Wie ist die Situation in der Eurozone?
Ähnlich. Und das, obwohl die Inflation seit der Finanzkrise im Durchschnitt bei lediglich etwas mehr als 1 Prozent lag. Zuletzt erreichte die Inflation mit 7,4 Prozent den höchsten Wert in der noch jungen Geschichte des Euro. Das von der EZB angestrebte Ziel von 2 Prozent wird damit meilenweit übertroffen.
Was sind die Treiber?
Das sind grundsätzlich dieselben wie diejenigen auf globaler Ebene. Die Besonderheit in Europa ist jedoch, dass aufgrund der hohen Abhängigkeit von russischem Erdöl und Erdgas der Energiebereich eine wesentlich grössere Rolle spielt. Unter Ausklammerung der volatilen und kaum prognostizierbaren Energiepreise lag die Inflation zuletzt mit 4,1 Prozent deutlich tiefer. Aber auch dieser Wert entspricht einem Rekordhoch.
Zahlreiche Notenbanken rund um den Globus haben bereits den Ausstieg aus der expansiven Geldpolitik eingeleitet – mit Ausnahme der EZB. Wie erklären Sie sich das zögerliche Vorgehen?
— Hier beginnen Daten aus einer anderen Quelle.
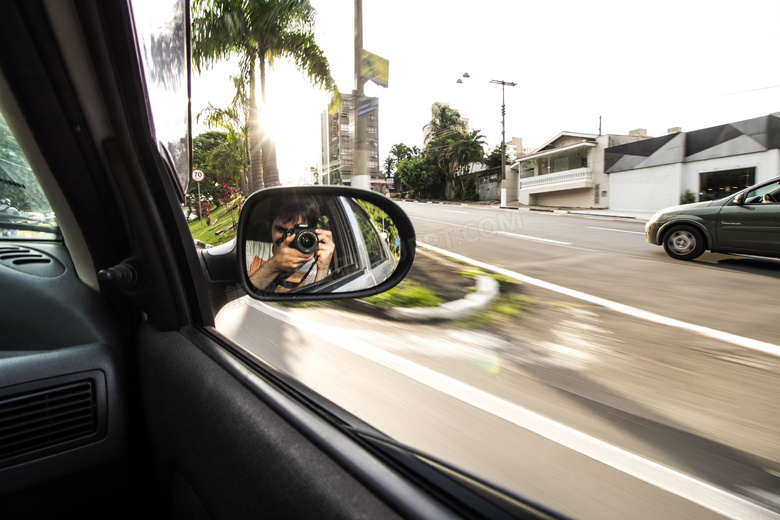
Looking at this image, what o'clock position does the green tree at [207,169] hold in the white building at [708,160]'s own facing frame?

Die Europäische Zentralbank befindet sich in einem Dilemma. In der Eurozone gibt es neben den Inflations- auch berechtigte Konjunktursorgen. Der Krieg in der Ukraine drückt auf die Stimmung von Firmen und Haushalten, was das Wachstum dämpft. Über der Wirtschaft schwebt zudem das Damoklesschwert eines möglichen Stopps von russischen Öl- und Gaslieferungen beziehungsweise eines europäischen Boykotts derselben. In einem solchen Fall würde die Wirtschaft in der Eurozone in eine Rezession fallen. Einige EZB-Vertreter erachten markante Zinserhöhungen im aktuellen Umfeld deshalb als verfrüht und kontraproduktiv. Darüber hinaus wird argumentiert, dass die Geldpolitik gegen hohe Energiepreise und Lieferengpässe ohnehin nichts ausrichten könne.